+++ Data shown +++

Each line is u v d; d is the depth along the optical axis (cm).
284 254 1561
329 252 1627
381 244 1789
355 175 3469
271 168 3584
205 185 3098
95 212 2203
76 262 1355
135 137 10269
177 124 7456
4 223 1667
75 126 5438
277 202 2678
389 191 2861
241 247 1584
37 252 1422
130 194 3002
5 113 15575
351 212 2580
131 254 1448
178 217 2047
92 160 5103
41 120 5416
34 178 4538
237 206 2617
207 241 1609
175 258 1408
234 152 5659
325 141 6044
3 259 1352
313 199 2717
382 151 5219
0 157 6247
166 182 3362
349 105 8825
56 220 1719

+++

> [Assignment]: Reproduce exactly the lines above from the line with "329 252 1627" to the line with "325 141 6044", including both, and add nothing.

> [Answer section]:
329 252 1627
381 244 1789
355 175 3469
271 168 3584
205 185 3098
95 212 2203
76 262 1355
135 137 10269
177 124 7456
4 223 1667
75 126 5438
277 202 2678
389 191 2861
241 247 1584
37 252 1422
130 194 3002
5 113 15575
351 212 2580
131 254 1448
178 217 2047
92 160 5103
41 120 5416
34 178 4538
237 206 2617
207 241 1609
175 258 1408
234 152 5659
325 141 6044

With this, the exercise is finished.